[Bug] Arrange Event Attendees by Priority - Solution Does Not Preserve Relative Order #24
Description
Hello CodePath team,
While working through TIP103 Unit 3, I noticed that the solution provided for the "Arrange Event Attendees by Priority" problem does not preserve the relative order within each priority group, which contradicts the problem statement.
The problem statement states that the output is the attendees list rearranged such that attendees with lower priority appear first, followed by those with the exact priority, and finally those with higher priority, while preserving the relative order within each group.
Issue with Current Solution:
The provided solution uses the Dutch National Flag algorithm with in-place swapping. While this is O(1) space and O(n) time, swapping inherently disrupts relative order because elements get "teleported" across the array without respecting their original sequence.
Example Cases Where Current Solution Fails:
Example 1:
attendees = [5, 1, 8, 3, 9, 2]
priority = 4
# Expected (preserving relative order):
# Less than 4: [1, 3, 2] (original order preserved)
# Equal to 4: []
# Greater than 4: [5, 8, 9] (original order preserved)

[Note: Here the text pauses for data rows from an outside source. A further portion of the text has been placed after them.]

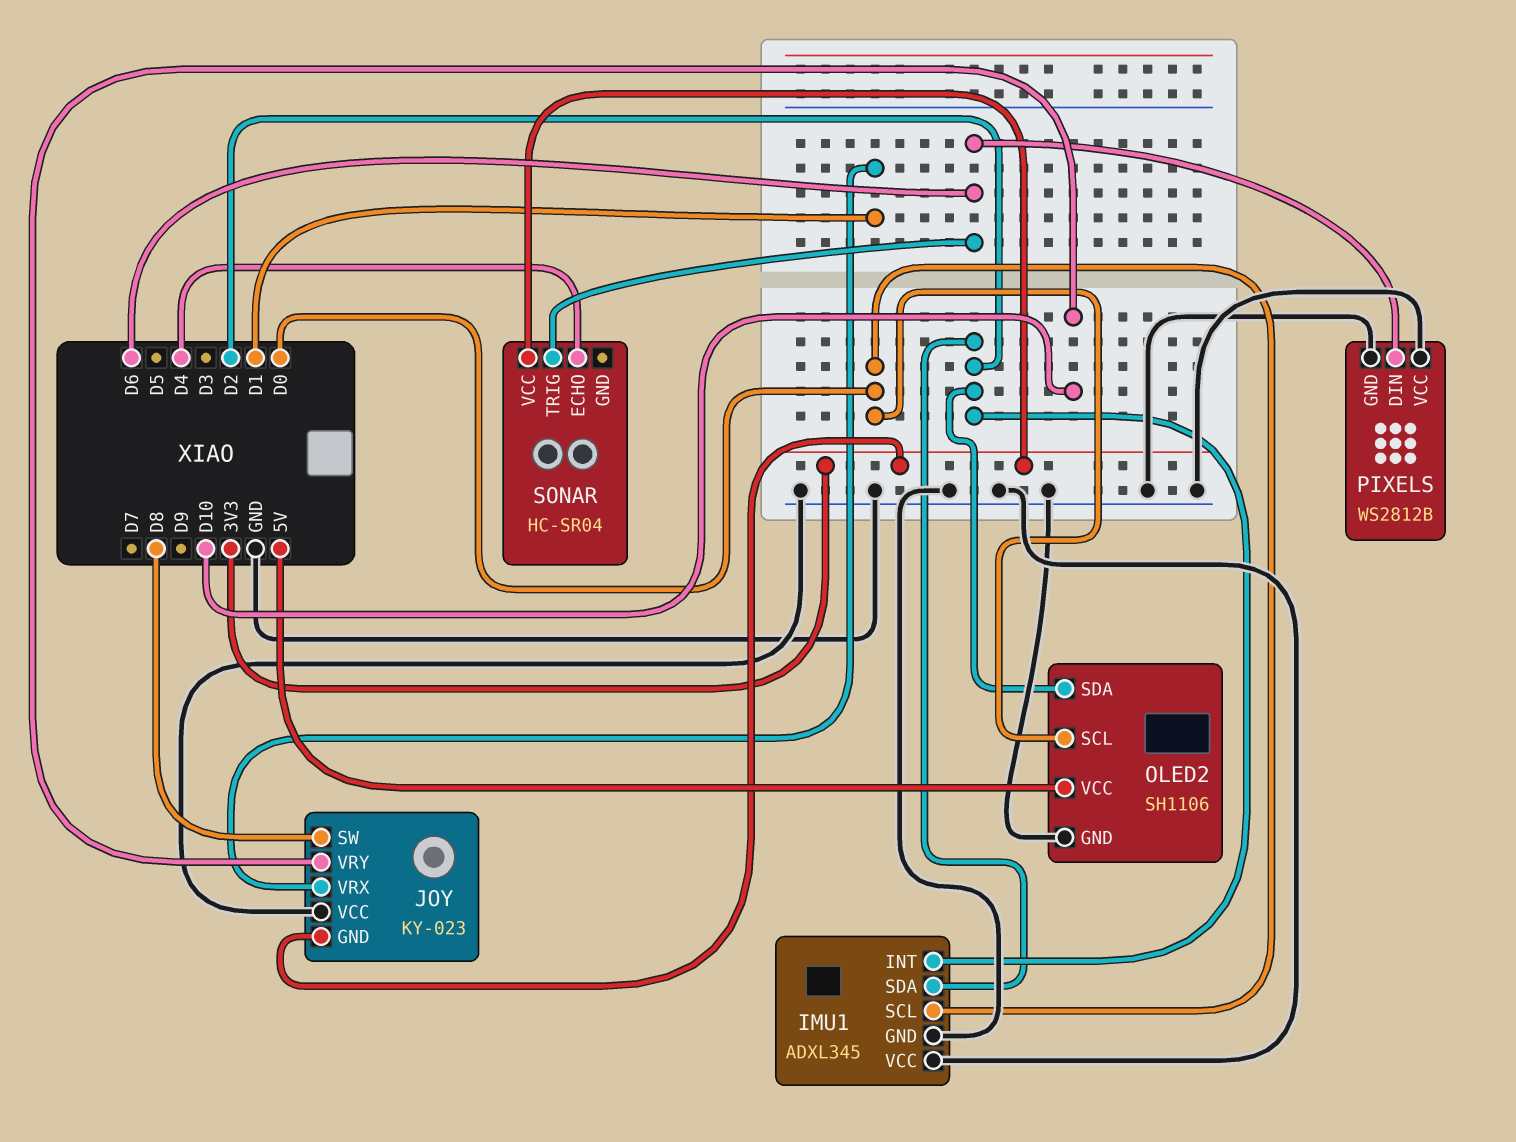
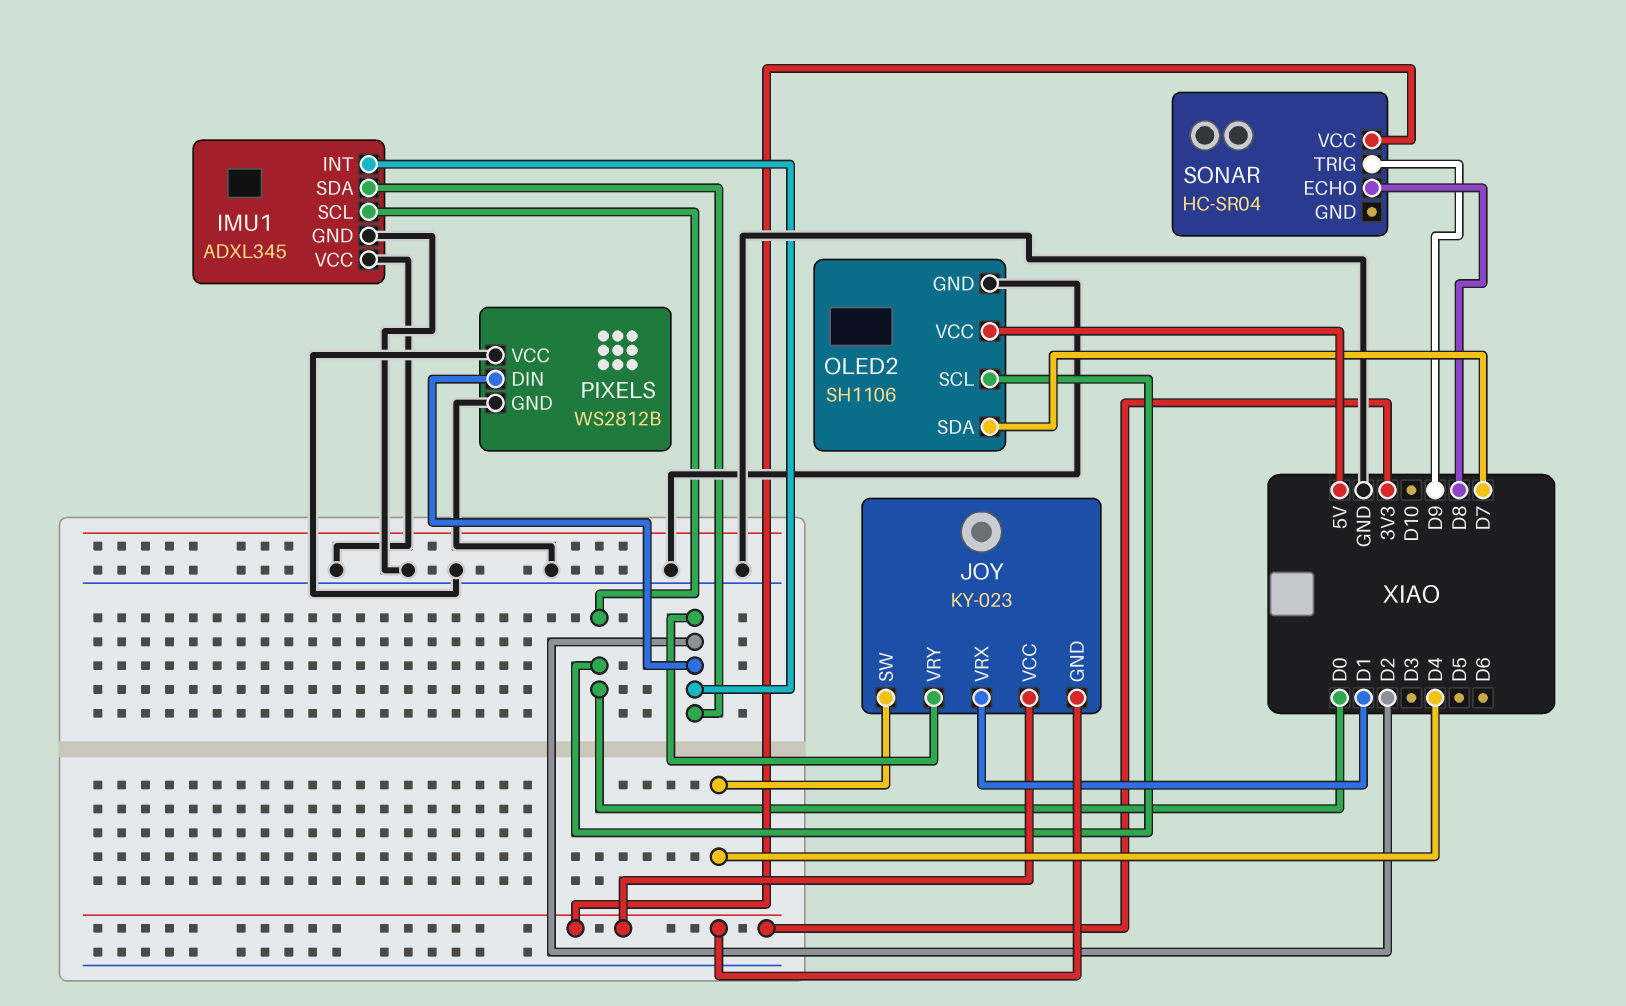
JOY pin SW: D8 -> D4
JOY pin VCC: GND -> 3V3
JOY pin VRY: D10 -> D2
OLED2 pin SDA: D2 -> D7
PIXELS pin DIN: D6 -> D2
SONAR pin ECHO: D4 -> D8
SONAR pin TRIG: D6 -> D9

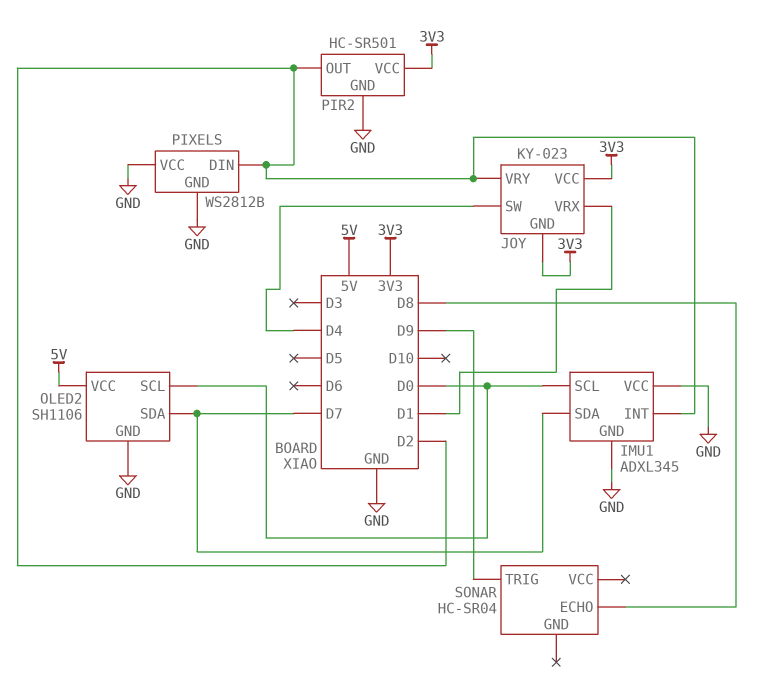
IMU1 pin SDA: D2 -> D7
PIR2: none -> HC-SR501
PIR2 pin GND: none -> GND
PIR2 pin OUT: none -> D2
PIR2 pin VCC: none -> 3V3
SONAR pin VCC: 3V3 -> none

# Result: [1, 3, 2, 5, 8, 9]
# Current solution produces: [2, 1, 3, 5, 9, 8]
# Less-than group is [2, 1, 3] instead of [1, 3, 2] ❌
# Greater-than group is [5, 9, 8] instead of [5, 8, 9] ❌
Example 2:
attendees = [4, 1, 3, 2, 5]
priority = 3
# Expected (preserving relative order):
# Less than 3: [1, 2]
# Equal to 3: [3]
# Greater than 3: [4, 5]
# Result: [1, 2, 3, 4, 5]
# Current solution produces: [2, 1, 3, 4, 5]
# Less-than group is [2, 1] instead of [1, 2] ❌
Example 3:
attendees = [6, 4, 2, 4, 8, 1]
priority = 4
# Expected (preserving relative order):
# Less than 4: [2, 1]
# Equal to 4: [4, 4]
# Greater than 4: [6, 8]
# Result: [2, 1, 4, 4, 6, 8]
# Current solution does not guarantee this order
# Current solution produces: [1, 2, 4, 4, 6, 8]
# Less-than group is [1, 2] instead of [2, 1] ❌
Proposed Fix:
To preserve relative order, we need to use a stable partitioning approach with O(n) extra space:
def arrange_attendees_by_priority(attendees, priority):
less = []
equal = []
greater = []
for attendee in attendees:
if attendee < priority:
less.append(attendee)
elif attendee == priority:
equal.append(attendee)
else:
greater.append(attendee)
return less + equal + greater
Thanks for all the great content - happy to discuss further!
Best Regards,
Akash S Vora